→ Exercise instructions
Every line below from the one containing "thumb mcp: (260, 816)" through the one containing "pinky tip: (300, 441)" is to be printed exactly, with the pictures omitted.

→ Material supplied
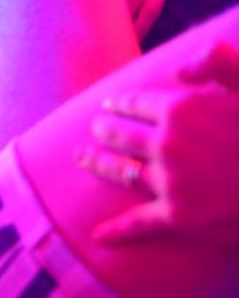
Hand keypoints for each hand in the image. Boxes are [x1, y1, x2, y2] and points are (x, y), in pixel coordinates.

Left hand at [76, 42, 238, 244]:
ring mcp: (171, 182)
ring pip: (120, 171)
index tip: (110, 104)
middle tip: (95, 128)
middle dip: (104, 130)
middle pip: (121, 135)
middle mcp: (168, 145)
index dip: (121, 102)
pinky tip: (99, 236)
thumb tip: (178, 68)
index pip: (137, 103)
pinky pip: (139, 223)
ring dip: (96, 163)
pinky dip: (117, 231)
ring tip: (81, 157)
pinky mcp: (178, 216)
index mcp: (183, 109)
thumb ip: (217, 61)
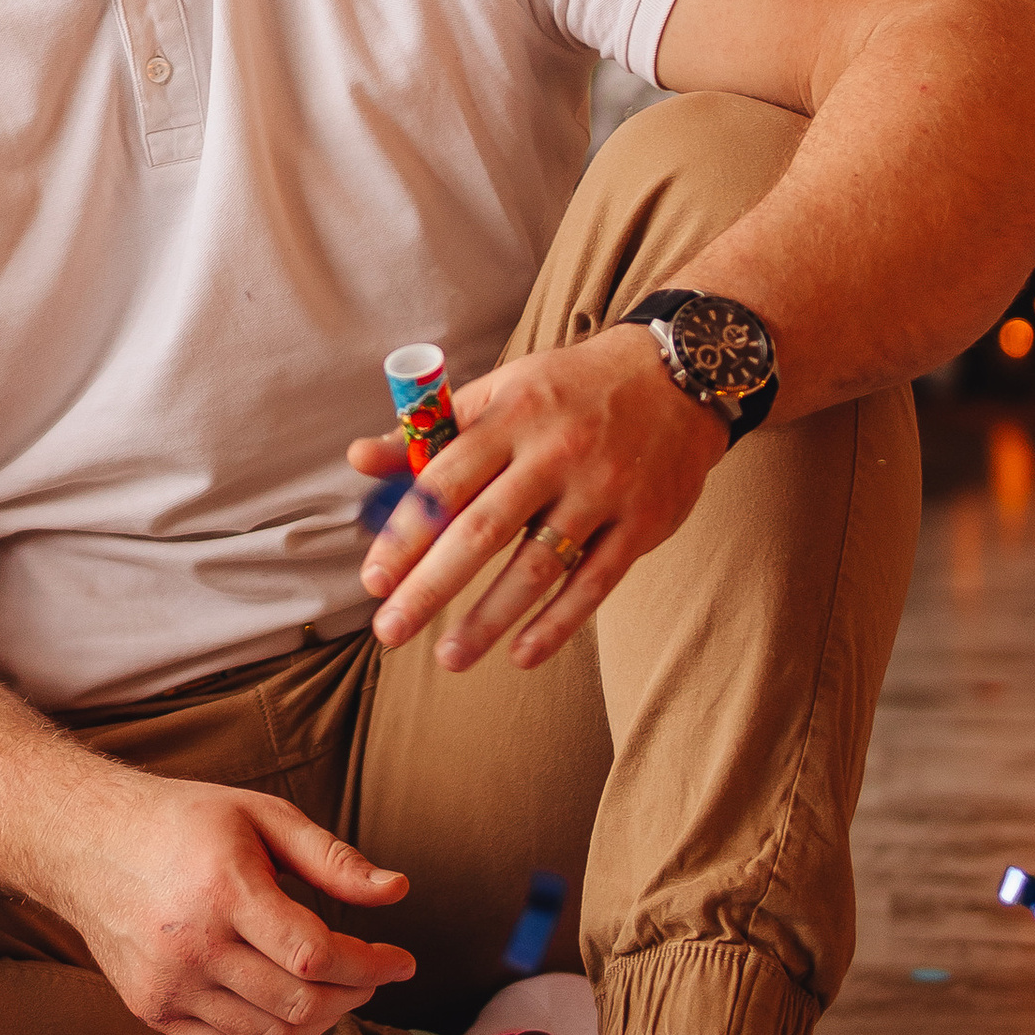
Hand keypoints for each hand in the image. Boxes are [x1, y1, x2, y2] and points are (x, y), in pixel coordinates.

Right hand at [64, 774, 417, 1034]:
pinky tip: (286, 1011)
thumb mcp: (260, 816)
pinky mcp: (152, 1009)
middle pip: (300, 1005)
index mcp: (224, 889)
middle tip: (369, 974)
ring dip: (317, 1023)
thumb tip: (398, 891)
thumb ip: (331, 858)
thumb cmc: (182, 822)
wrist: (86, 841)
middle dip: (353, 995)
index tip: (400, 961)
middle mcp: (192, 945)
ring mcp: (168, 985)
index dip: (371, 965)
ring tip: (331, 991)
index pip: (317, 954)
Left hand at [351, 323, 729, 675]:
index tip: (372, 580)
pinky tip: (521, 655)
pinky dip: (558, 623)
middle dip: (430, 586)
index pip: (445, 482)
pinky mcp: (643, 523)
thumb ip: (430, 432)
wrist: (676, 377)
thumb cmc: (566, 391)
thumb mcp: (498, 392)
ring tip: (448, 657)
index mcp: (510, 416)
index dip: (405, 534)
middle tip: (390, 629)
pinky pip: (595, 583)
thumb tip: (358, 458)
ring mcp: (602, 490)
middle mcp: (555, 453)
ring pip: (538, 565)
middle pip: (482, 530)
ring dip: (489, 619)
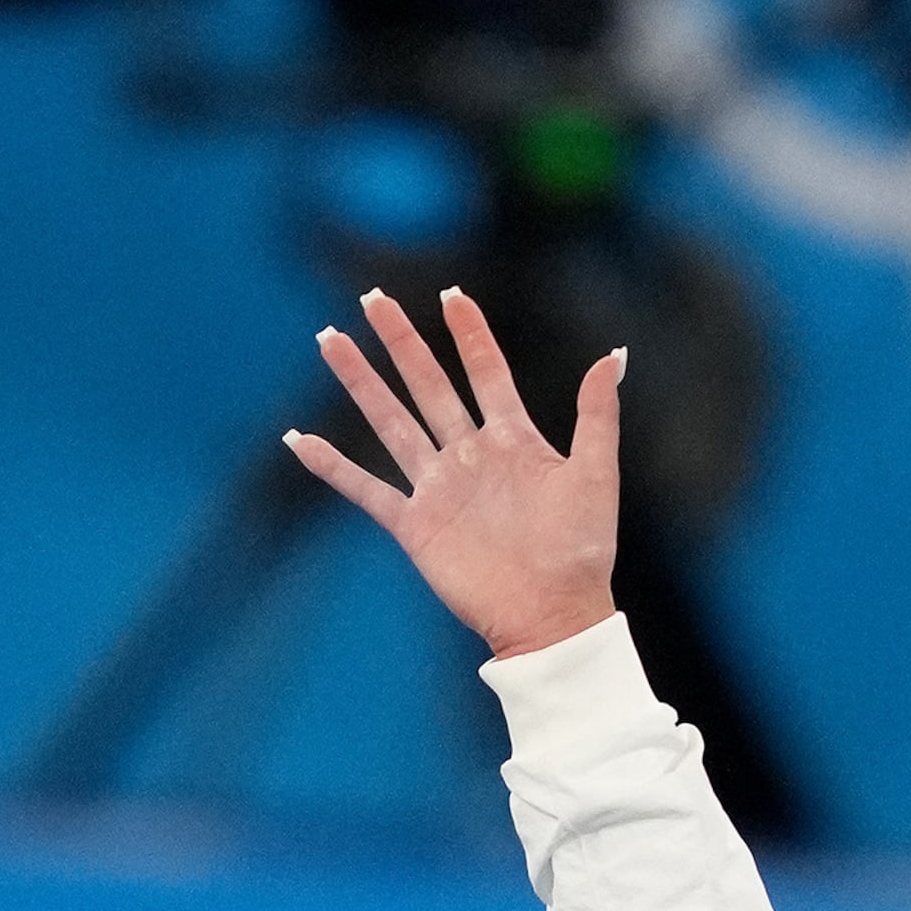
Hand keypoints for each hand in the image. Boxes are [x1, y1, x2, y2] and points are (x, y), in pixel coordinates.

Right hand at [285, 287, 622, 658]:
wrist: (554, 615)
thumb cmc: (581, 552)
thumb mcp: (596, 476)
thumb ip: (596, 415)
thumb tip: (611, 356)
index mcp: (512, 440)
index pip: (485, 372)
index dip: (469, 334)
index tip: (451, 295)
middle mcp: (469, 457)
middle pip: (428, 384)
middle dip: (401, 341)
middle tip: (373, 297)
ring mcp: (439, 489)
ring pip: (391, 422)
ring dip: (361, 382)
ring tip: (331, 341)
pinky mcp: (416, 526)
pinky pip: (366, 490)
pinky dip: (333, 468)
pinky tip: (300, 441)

--

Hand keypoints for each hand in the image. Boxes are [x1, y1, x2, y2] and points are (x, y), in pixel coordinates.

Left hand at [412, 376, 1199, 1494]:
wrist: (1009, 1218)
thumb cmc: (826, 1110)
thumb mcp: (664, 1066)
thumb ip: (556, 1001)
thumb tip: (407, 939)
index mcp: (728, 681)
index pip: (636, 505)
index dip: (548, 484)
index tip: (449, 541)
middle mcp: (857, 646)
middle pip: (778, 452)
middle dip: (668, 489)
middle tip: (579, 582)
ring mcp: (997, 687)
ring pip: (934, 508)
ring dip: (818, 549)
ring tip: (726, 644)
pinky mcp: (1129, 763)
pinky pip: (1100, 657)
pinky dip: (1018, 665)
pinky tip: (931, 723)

→ Written solution
thumb mcp: (260, 816)
pinky mcp: (152, 1009)
middle pip: (300, 1005)
index mcp: (224, 889)
middle tip: (369, 974)
ring dip: (317, 1023)
thumb tip: (398, 891)
thumb ip: (331, 858)
thumb cmc: (182, 822)
wrist: (86, 841)
middle dip: (353, 995)
index tip: (400, 961)
middle mcp: (192, 945)
ring mcp: (168, 985)
index dip: (371, 965)
ring tip: (331, 991)
index pip: (317, 954)
Left hand at [351, 323, 729, 675]:
index tip: (372, 580)
pinky tip: (521, 655)
pinky dip: (558, 623)
middle dip: (430, 586)
index pip: (445, 482)
pinky mcp: (643, 523)
thumb ip: (430, 432)
wrist: (676, 377)
thumb cmc: (566, 391)
thumb mcp: (498, 392)
ring tip: (448, 657)
index mcp: (510, 416)
index dip: (405, 534)
middle tip: (390, 629)
pinky pip: (595, 583)
thumb tip: (358, 458)
ring mcp: (602, 490)
middle mcp: (555, 453)
ring pip: (538, 565)
middle pip: (482, 530)
ring dip: (489, 619)
Hand keypoints for each hand in the image. Boxes are [x1, y1, x2, y2] and points are (x, y), in pixel coordinates.

Right hand at [285, 287, 622, 658]:
wrist: (554, 615)
thumb cmc: (581, 552)
thumb mcp: (596, 476)
thumb ip: (596, 415)
thumb tip: (611, 356)
index mcp: (512, 440)
index pip: (485, 372)
index dip: (469, 334)
index tip: (451, 295)
middle mcp: (469, 457)
middle pip: (428, 384)
middle dip: (401, 341)
middle tip: (373, 297)
ring mcp: (439, 489)
ring pip: (391, 422)
ring dip: (361, 382)
ring tip: (331, 341)
pinky mcp: (416, 526)
pinky pip: (366, 490)
pinky dip: (333, 468)
pinky tip: (300, 441)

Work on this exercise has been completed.